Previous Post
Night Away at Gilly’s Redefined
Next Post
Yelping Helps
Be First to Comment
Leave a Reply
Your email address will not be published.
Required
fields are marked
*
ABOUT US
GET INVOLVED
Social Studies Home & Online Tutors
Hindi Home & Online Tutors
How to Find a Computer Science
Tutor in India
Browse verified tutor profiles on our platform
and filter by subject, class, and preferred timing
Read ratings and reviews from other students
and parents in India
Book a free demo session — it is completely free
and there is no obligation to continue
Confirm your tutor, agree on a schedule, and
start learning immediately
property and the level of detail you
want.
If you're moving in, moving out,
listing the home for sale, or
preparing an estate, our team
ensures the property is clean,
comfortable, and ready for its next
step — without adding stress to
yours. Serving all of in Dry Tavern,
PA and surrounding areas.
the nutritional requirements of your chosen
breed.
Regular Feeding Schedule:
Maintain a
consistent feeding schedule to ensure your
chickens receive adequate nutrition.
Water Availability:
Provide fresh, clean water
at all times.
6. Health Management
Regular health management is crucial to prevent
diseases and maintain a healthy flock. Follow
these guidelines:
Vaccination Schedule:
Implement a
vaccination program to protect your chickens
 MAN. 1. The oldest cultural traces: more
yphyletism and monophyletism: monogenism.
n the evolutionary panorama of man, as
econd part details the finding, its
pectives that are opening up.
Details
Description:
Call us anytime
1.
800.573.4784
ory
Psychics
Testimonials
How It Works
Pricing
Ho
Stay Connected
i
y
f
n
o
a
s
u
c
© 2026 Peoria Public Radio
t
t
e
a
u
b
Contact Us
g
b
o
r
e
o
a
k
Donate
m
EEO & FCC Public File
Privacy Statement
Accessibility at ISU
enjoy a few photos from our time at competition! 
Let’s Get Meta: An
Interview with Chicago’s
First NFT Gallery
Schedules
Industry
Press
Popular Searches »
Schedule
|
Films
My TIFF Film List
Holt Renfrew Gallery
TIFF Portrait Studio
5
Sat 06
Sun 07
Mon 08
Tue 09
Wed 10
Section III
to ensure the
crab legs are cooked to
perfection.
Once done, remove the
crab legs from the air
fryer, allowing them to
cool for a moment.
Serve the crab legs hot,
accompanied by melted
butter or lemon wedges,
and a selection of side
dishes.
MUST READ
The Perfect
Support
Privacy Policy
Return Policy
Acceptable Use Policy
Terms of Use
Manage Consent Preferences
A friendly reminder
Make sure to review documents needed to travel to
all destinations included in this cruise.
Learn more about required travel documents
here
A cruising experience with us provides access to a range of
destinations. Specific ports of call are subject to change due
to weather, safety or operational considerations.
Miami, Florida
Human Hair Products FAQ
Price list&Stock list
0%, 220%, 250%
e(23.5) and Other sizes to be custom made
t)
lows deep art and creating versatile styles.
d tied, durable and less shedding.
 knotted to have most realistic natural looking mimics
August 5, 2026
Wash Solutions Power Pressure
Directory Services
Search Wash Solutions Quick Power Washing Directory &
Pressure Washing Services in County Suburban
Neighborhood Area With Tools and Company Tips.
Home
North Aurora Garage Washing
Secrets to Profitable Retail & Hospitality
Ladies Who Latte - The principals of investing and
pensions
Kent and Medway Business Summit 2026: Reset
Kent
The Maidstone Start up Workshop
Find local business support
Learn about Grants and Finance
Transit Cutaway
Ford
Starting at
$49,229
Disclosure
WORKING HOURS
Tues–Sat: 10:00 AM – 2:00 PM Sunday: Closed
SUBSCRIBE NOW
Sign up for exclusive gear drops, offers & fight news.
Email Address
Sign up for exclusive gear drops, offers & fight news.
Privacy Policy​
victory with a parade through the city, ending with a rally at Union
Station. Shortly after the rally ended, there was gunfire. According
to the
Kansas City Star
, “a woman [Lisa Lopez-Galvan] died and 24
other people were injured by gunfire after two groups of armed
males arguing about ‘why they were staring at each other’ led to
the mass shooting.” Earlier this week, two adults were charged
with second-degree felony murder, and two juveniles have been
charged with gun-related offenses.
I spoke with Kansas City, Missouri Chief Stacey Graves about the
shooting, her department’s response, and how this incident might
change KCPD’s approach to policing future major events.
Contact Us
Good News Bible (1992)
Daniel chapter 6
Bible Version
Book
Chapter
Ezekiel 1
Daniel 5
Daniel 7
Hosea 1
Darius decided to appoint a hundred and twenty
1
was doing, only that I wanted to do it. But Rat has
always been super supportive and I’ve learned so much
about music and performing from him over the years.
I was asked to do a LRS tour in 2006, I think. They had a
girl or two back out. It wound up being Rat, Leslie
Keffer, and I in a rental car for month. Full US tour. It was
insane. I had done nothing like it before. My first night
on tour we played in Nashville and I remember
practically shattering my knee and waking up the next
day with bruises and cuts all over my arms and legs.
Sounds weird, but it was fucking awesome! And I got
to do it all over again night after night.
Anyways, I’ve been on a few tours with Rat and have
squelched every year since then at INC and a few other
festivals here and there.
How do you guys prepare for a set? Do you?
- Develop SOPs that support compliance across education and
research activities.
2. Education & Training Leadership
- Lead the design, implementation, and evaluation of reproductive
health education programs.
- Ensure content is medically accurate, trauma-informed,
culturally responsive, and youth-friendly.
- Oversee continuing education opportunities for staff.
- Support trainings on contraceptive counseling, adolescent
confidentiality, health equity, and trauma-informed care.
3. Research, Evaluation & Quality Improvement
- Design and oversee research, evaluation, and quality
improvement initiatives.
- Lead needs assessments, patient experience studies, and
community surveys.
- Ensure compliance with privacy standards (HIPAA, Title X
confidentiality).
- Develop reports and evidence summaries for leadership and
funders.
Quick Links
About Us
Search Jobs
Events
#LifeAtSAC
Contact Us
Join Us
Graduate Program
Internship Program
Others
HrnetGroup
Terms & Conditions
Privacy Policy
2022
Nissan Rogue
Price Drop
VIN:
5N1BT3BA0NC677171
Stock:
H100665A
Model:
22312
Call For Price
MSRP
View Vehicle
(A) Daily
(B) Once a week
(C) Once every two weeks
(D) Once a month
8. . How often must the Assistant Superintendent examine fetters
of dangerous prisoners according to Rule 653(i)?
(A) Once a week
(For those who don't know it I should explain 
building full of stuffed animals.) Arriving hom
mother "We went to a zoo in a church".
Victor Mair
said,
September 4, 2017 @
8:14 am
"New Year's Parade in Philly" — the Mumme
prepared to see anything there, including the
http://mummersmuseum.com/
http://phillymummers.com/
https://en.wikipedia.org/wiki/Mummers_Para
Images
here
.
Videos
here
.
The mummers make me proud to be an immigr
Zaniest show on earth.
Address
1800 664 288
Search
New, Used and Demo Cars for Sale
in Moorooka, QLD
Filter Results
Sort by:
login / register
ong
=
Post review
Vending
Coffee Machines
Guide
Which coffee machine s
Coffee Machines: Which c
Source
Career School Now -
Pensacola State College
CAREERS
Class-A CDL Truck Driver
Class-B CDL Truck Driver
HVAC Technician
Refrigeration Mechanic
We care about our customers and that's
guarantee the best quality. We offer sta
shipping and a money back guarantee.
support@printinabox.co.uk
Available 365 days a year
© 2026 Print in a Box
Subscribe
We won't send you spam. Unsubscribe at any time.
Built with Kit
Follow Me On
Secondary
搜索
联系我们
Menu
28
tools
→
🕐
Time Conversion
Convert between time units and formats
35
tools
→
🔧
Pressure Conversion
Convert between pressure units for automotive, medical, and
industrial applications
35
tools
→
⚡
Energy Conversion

^^^^

**The problem**. Repeat the material above precisely.

**Task output**.
Previous Post
Night Away at Gilly’s Redefined
Next Post
Yelping Helps
Be First to Comment
Leave a Reply
Your email address will not be published.
Required
fields are marked
*
ABOUT US
GET INVOLVED
Social Studies Home & Online Tutors
Hindi Home & Online Tutors
How to Find a Computer Science
Tutor in India
Browse verified tutor profiles on our platform
and filter by subject, class, and preferred timing
Read ratings and reviews from other students
and parents in India
Book a free demo session — it is completely free
and there is no obligation to continue
Confirm your tutor, agree on a schedule, and
start learning immediately
property and the level of detail you
want.
If you're moving in, moving out,
listing the home for sale, or
preparing an estate, our team
ensures the property is clean,
comfortable, and ready for its next
step — without adding stress to
yours. Serving all of in Dry Tavern,
PA and surrounding areas.
the nutritional requirements of your chosen
breed.
Regular Feeding Schedule:
Maintain a
consistent feeding schedule to ensure your
chickens receive adequate nutrition.
Water Availability:
Provide fresh, clean water
at all times.
6. Health Management
Regular health management is crucial to prevent
diseases and maintain a healthy flock. Follow
these guidelines:
Vaccination Schedule:
Implement a
vaccination program to protect your chickens
 MAN. 1. The oldest cultural traces: more
yphyletism and monophyletism: monogenism.
n the evolutionary panorama of man, as
econd part details the finding, its
pectives that are opening up.
Details
Description:
Call us anytime
1.
800.573.4784
ory
Psychics
Testimonials
How It Works
Pricing
Ho
Stay Connected
i
y
f
n
o
a
s
u
c
© 2026 Peoria Public Radio
t
t
e
a
u
b
Contact Us
g
b
o
r
e
o
a
k
Donate
m
EEO & FCC Public File
Privacy Statement
Accessibility at ISU
enjoy a few photos from our time at competition! 
Let’s Get Meta: An
Interview with Chicago’s
First NFT Gallery
Schedules
Industry
Press
Popular Searches »
Schedule
|
Films
My TIFF Film List
Holt Renfrew Gallery
TIFF Portrait Studio
5
Sat 06
Sun 07
Mon 08
Tue 09
Wed 10
Section III
to ensure the
crab legs are cooked to
perfection.
Once done, remove the
crab legs from the air
fryer, allowing them to
cool for a moment.
Serve the crab legs hot,
accompanied by melted
butter or lemon wedges,
and a selection of side
dishes.
MUST READ
The Perfect
Support
Privacy Policy
Return Policy
Acceptable Use Policy
Terms of Use
Manage Consent Preferences
A friendly reminder
Make sure to review documents needed to travel to
all destinations included in this cruise.
Learn more about required travel documents
here
A cruising experience with us provides access to a range of
destinations. Specific ports of call are subject to change due
to weather, safety or operational considerations.
Miami, Florida
Human Hair Products FAQ
Price list&Stock list
0%, 220%, 250%
e(23.5) and Other sizes to be custom made
t)
lows deep art and creating versatile styles.
d tied, durable and less shedding.
 knotted to have most realistic natural looking mimics
August 5, 2026
Wash Solutions Power Pressure
Directory Services
Search Wash Solutions Quick Power Washing Directory &
Pressure Washing Services in County Suburban
Neighborhood Area With Tools and Company Tips.
Home
North Aurora Garage Washing
Secrets to Profitable Retail & Hospitality
Ladies Who Latte - The principals of investing and
pensions
Kent and Medway Business Summit 2026: Reset
Kent
The Maidstone Start up Workshop
Find local business support
Learn about Grants and Finance
Transit Cutaway
Ford
Starting at
$49,229
Disclosure
WORKING HOURS
Tues–Sat: 10:00 AM – 2:00 PM Sunday: Closed
SUBSCRIBE NOW
Sign up for exclusive gear drops, offers & fight news.
Email Address
Sign up for exclusive gear drops, offers & fight news.
Privacy Policy​
victory with a parade through the city, ending with a rally at Union
Station. Shortly after the rally ended, there was gunfire. According
to the
Kansas City Star
, “a woman [Lisa Lopez-Galvan] died and 24
other people were injured by gunfire after two groups of armed
males arguing about ‘why they were staring at each other’ led to
the mass shooting.” Earlier this week, two adults were charged
with second-degree felony murder, and two juveniles have been
charged with gun-related offenses.
I spoke with Kansas City, Missouri Chief Stacey Graves about the
shooting, her department’s response, and how this incident might
change KCPD’s approach to policing future major events.
Contact Us
Good News Bible (1992)
Daniel chapter 6
Bible Version
Book
Chapter
Ezekiel 1
Daniel 5
Daniel 7
Hosea 1
Darius decided to appoint a hundred and twenty
1
was doing, only that I wanted to do it. But Rat has
always been super supportive and I’ve learned so much
about music and performing from him over the years.
I was asked to do a LRS tour in 2006, I think. They had a
girl or two back out. It wound up being Rat, Leslie
Keffer, and I in a rental car for month. Full US tour. It was
insane. I had done nothing like it before. My first night
on tour we played in Nashville and I remember
practically shattering my knee and waking up the next
day with bruises and cuts all over my arms and legs.
Sounds weird, but it was fucking awesome! And I got
to do it all over again night after night.
Anyways, I’ve been on a few tours with Rat and have
squelched every year since then at INC and a few other
festivals here and there.
How do you guys prepare for a set? Do you?
- Develop SOPs that support compliance across education and
research activities.
2. Education & Training Leadership
- Lead the design, implementation, and evaluation of reproductive
health education programs.
- Ensure content is medically accurate, trauma-informed,
culturally responsive, and youth-friendly.
- Oversee continuing education opportunities for staff.
- Support trainings on contraceptive counseling, adolescent
confidentiality, health equity, and trauma-informed care.
3. Research, Evaluation & Quality Improvement
- Design and oversee research, evaluation, and quality
improvement initiatives.
- Lead needs assessments, patient experience studies, and
community surveys.
- Ensure compliance with privacy standards (HIPAA, Title X
confidentiality).
- Develop reports and evidence summaries for leadership and
funders.
Quick Links
About Us
Search Jobs
Events
#LifeAtSAC
Contact Us
Join Us
Graduate Program
Internship Program
Others
HrnetGroup
Terms & Conditions
Privacy Policy
2022
Nissan Rogue
Price Drop
VIN:
5N1BT3BA0NC677171
Stock:
H100665A
Model:
22312
Call For Price
MSRP
View Vehicle
(A) Daily
(B) Once a week
(C) Once every two weeks
(D) Once a month
8. . How often must the Assistant Superintendent examine fetters
of dangerous prisoners according to Rule 653(i)?
(A) Once a week
(For those who don't know it I should explain 
building full of stuffed animals.) Arriving hom
mother "We went to a zoo in a church".
Victor Mair
said,
September 4, 2017 @
8:14 am
"New Year's Parade in Philly" — the Mumme
prepared to see anything there, including the
http://mummersmuseum.com/
http://phillymummers.com/
https://en.wikipedia.org/wiki/Mummers_Para
Images
here
.
Videos
here
.
The mummers make me proud to be an immigr
Zaniest show on earth.
Address
1800 664 288
Search
New, Used and Demo Cars for Sale
in Moorooka, QLD
Filter Results
Sort by:
login / register
ong
=
Post review
Vending
Coffee Machines
Guide
Which coffee machine s
Coffee Machines: Which c
Source
Career School Now -
Pensacola State College
CAREERS
Class-A CDL Truck Driver
Class-B CDL Truck Driver
HVAC Technician
Refrigeration Mechanic
We care about our customers and that's
guarantee the best quality. We offer sta
shipping and a money back guarantee.
support@printinabox.co.uk
Available 365 days a year
© 2026 Print in a Box
Subscribe
We won't send you spam. Unsubscribe at any time.
Built with Kit
Follow Me On
Secondary
搜索
联系我们
Menu
28
tools
→
🕐
Time Conversion
Convert between time units and formats
35
tools
→
🔧
Pressure Conversion
Convert between pressure units for automotive, medical, and
industrial applications
35
tools
→
⚡
Energy Conversion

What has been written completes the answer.